La matinée se passa sans encombre. Les trois jeunes criminelles avaient l'air bien endormi; la leçon de géographie leur parut longue, et leurs réponses ne furent pas des plus brillantes; mais ces défaillances n'étaient pas rares, et le professeur n'en fut point offusqué.
La récréation et le dîner étant survenus par là-dessus, tout semblait devoir aller pour le mieux dans le meilleur des mondes, lorsque Ariadne, qui s'en allait à son heure de chant, heurta avec le coin de son portefeuille à musique le dossier d'une chaise sur laquelle reposait, grande ouverte, la boîte à ouvrage de mademoiselle Grabinof, au milieu du corridor. La boîte tomba avec son contenu de menue mercerie, et, pour comble de calamités, le précieux couvre-pieds s'entortilla si bien autour des pieds de la chaise, que plusieurs mailles du crochet furent défaites, et le peloton de fil s'en alla rouler à quelques pas.
—Vous l'avez fait exprès! s'écria la Grabinof en bondissant vers son couvre-pieds qu'elle prit sur son cœur, ainsi qu'une tendre mère étreint son enfant ravi à la dent dévorante d'un animal féroce.
—Vous savez bien que non! dit tranquillement Ariadne, qui, à genoux sur le parquet, remettait méthodiquement en ordre le contenu de la boîte.
—Un démenti! Votre conduite mérite d'être punie, mademoiselle! C'est trop d'insubordination! Je vous prive pour aujourd'hui de votre heure de chant!

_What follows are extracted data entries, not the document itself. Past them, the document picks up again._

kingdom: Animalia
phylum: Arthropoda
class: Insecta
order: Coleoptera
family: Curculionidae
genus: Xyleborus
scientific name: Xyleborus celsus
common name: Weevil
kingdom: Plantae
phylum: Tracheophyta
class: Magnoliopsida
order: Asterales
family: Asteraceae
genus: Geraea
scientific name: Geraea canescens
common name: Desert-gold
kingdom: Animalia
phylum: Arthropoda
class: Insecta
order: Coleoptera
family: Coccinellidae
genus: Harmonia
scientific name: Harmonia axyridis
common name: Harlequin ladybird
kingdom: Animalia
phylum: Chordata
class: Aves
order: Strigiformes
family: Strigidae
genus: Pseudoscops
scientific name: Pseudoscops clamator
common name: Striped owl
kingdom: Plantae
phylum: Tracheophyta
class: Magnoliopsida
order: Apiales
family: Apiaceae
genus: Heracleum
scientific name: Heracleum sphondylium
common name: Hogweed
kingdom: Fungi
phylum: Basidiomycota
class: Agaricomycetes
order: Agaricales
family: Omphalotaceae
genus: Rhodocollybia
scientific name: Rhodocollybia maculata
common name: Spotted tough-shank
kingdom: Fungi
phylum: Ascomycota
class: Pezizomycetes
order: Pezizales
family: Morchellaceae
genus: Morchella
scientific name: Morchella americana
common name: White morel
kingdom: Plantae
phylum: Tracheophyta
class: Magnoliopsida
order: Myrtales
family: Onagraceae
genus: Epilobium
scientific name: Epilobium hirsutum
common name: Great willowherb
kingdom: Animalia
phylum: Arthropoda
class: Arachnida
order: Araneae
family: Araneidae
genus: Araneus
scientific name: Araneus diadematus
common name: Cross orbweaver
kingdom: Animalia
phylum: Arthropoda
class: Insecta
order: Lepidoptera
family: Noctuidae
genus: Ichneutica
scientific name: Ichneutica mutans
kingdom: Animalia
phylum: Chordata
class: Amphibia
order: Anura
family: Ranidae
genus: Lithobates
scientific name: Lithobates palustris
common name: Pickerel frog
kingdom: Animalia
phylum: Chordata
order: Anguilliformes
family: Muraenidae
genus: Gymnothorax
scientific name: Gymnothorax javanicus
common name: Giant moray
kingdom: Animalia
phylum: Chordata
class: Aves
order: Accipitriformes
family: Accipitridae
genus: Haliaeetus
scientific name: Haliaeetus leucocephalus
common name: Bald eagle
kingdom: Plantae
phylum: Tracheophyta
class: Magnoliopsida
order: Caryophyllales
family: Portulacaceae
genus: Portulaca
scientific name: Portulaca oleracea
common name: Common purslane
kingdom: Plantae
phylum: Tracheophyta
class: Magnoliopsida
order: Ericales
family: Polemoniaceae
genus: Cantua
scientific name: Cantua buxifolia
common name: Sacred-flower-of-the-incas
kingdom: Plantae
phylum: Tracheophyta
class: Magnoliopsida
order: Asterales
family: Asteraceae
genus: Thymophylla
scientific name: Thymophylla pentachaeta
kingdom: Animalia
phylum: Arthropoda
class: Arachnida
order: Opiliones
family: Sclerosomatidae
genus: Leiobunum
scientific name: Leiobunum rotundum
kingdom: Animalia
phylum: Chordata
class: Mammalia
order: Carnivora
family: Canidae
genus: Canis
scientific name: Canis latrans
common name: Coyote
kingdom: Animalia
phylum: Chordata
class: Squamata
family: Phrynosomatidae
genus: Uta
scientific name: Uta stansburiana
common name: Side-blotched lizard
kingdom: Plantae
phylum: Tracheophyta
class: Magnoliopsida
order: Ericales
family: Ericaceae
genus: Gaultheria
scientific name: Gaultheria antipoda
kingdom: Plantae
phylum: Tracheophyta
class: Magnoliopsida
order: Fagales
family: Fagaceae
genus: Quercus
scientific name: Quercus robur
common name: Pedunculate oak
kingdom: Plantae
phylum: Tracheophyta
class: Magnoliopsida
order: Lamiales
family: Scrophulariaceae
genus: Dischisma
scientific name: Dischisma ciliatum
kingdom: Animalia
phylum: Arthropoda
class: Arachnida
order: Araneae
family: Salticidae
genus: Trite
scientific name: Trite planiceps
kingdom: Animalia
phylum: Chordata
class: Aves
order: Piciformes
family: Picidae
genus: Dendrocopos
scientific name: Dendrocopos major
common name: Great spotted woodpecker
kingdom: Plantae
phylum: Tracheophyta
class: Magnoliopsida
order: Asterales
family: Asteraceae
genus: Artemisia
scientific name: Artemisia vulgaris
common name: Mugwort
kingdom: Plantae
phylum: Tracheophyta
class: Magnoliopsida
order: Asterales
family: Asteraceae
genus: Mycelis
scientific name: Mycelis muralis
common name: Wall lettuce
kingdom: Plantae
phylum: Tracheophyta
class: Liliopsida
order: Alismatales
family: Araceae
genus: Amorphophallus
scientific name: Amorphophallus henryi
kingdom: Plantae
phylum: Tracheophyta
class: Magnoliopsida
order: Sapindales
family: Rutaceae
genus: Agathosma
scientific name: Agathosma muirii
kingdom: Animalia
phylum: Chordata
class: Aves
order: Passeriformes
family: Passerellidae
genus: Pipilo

Ariadne, toujours à genoux, la tête baissée, avait écouté sans broncher la verte semonce de la dame de classe; mais au dernier mot elle se releva et déposa sur la chaise la boîte fatale.
—Mon heure de chant, dit-elle d'une voix où la colère mettait des vibrations passionnées, c'est une punition infligée par madame la supérieure. Elle seule peut la lever. Le moment est venu d'obéir à ses ordres, je vais à la salle de musique. Si madame la supérieure lève ma punition, vous aurez la bonté de me le faire savoir.
Et, sans plus s'inquiéter de la rage qu'elle laissait derrière elle, Ariadne s'en alla d'un pas tranquille jusqu'au bout du corridor. Lorsqu'elle eut franchi la porte et qu'elle se vit seule, elle courut jusqu'à la salle de musique, s'enferma, et, serrant dans ses bras le piano à queue près duquel elle s'était laissée glisser à genoux, elle coula des larmes amères, larmes de fierté blessée, de bons sentiments froissés, larmes de colère autant que de douleur.
—Méchante, méchante fille! répétait-elle en sanglotant. Pourquoi tout le monde me veut-il du mal, à moi qui ne fais de mal à personne? C'est parce que je suis pauvre!
Elle ne pleura pas longtemps: la colère l'oppressait et étouffait la douleur. Elle s'assit devant l'instrument, plaqua trois accords fermes et prolongés, puis entama l'éternel solfége... L'éternel solfége lui parut écœurant jusqu'au dégoût. Elle s'arrêta, ferma le livre et laissa tomber ses mains inertes. Voilà qu'elle n'aimait plus le chant à présent? Parviendrait-on à la dégoûter même de la musique, sa seule consolation?